Segment Start: SOURCE RECORDS
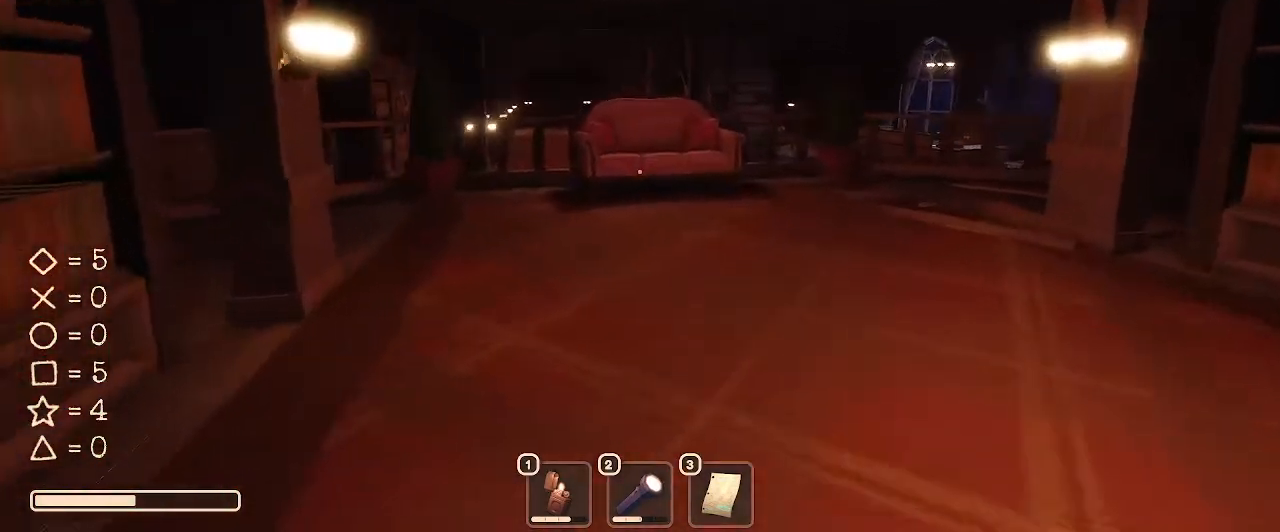
{"keys": ["w"], "mouse": [], "events": [[33, "d", "down"], [267, "d", "up"]]}
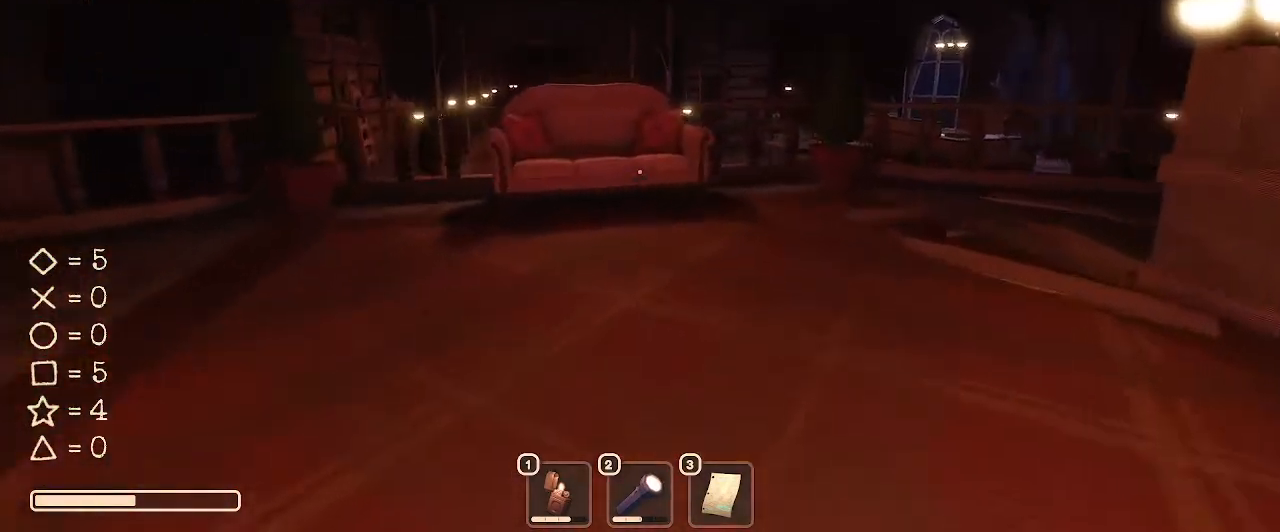
{"keys": ["d", "w"], "mouse": [], "events": [[433, "d", "down"]]}
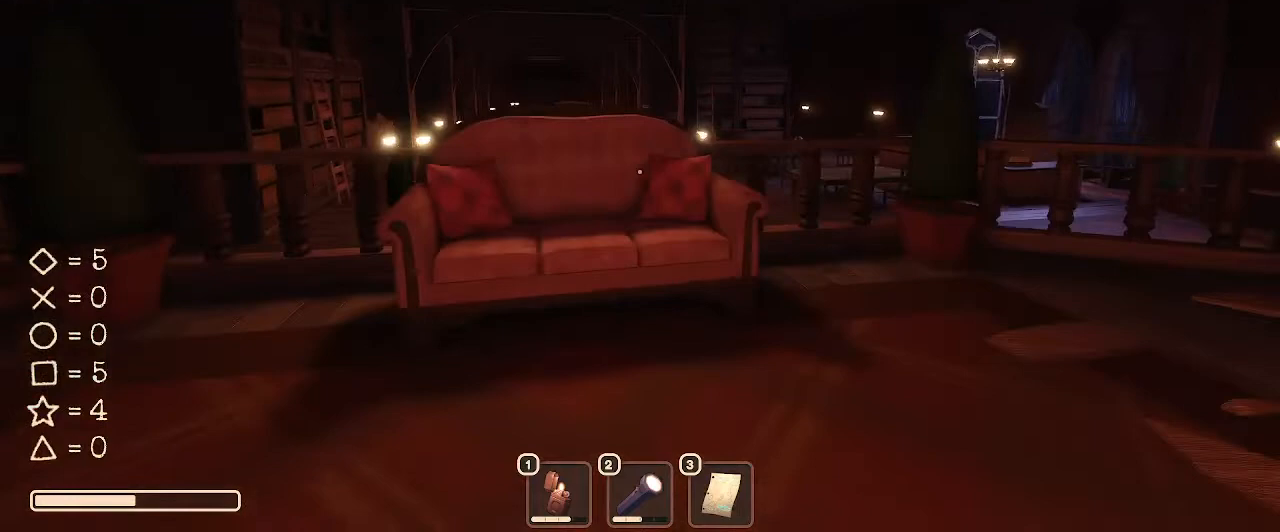
{"keys": ["w"], "mouse": [], "events": [[433, "d", "up"]]}
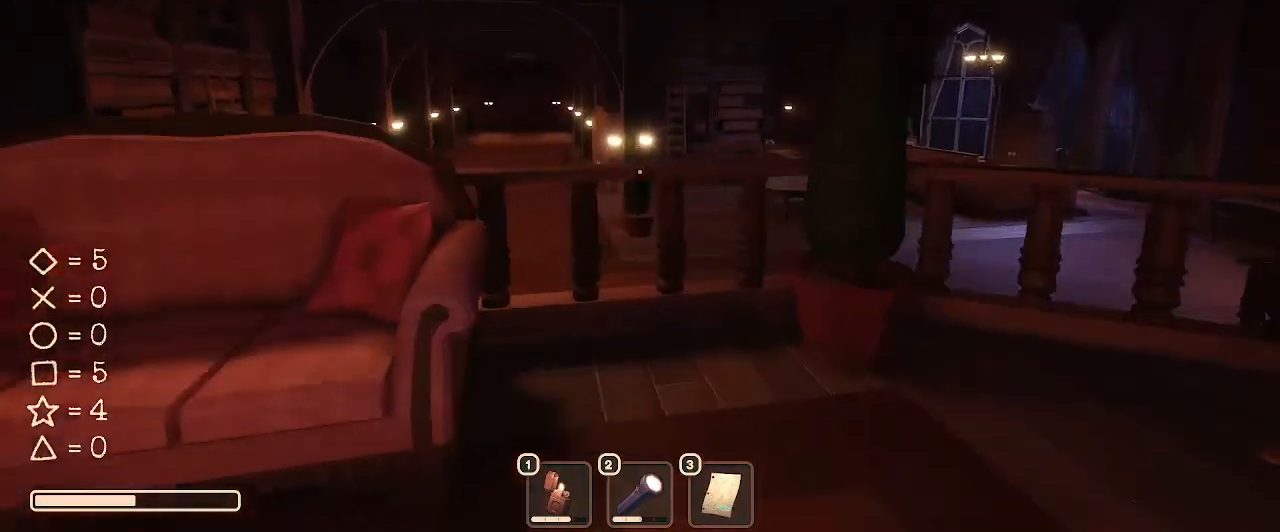
{"keys": [], "mouse": [], "events": [[467, "w", "up"]]}
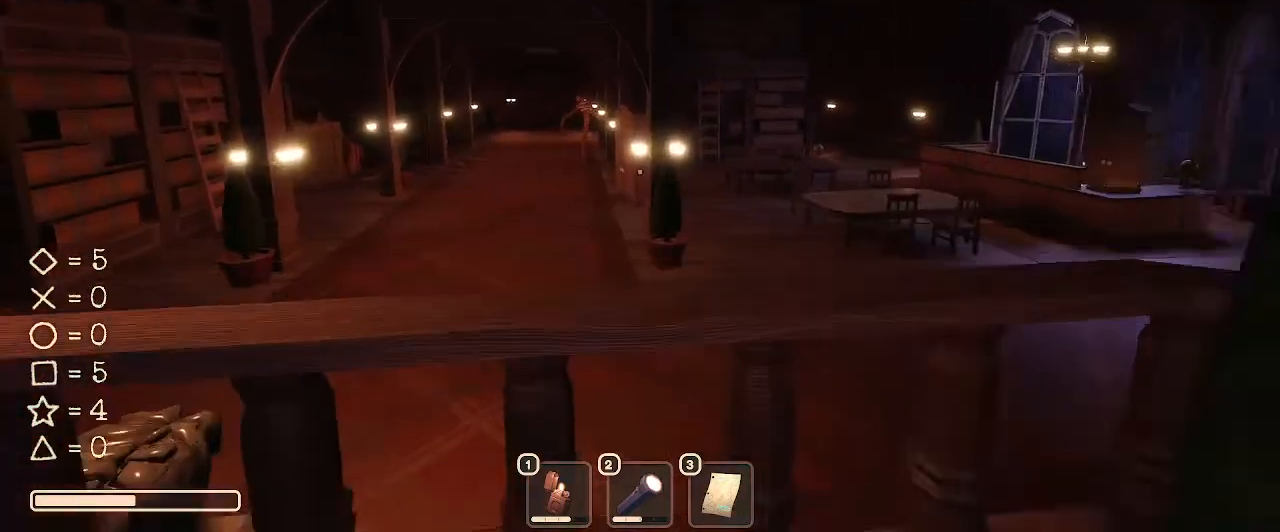
{"keys": [], "mouse": [], "events": []}
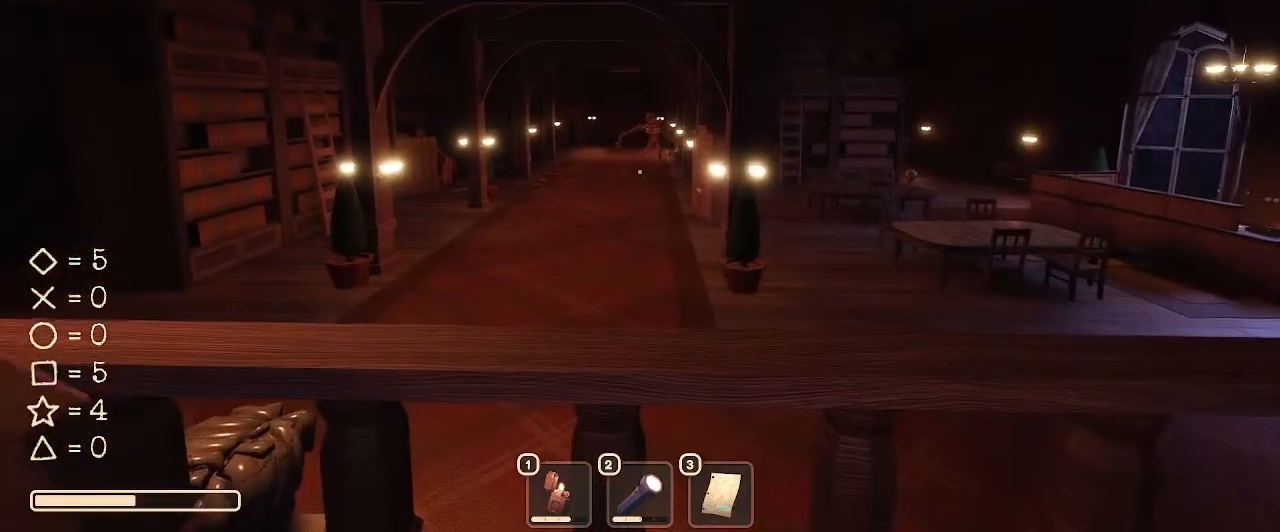
{"keys": ["s"], "mouse": [], "events": [[500, "s", "down"]]}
Segment End: SOURCE RECORDS
PROBLEM DESCRIPTION
Write out the records shown above exactly, but do not include any images.

EXERCISE ANSWER
{"keys": ["w"], "mouse": [], "events": [[33, "d", "down"], [267, "d", "up"]]}
{"keys": ["d", "w"], "mouse": [], "events": [[433, "d", "down"]]}
{"keys": ["w"], "mouse": [], "events": [[433, "d", "up"]]}
{"keys": [], "mouse": [], "events": [[467, "w", "up"]]}
{"keys": [], "mouse": [], "events": []}
{"keys": ["s"], "mouse": [], "events": [[500, "s", "down"]]}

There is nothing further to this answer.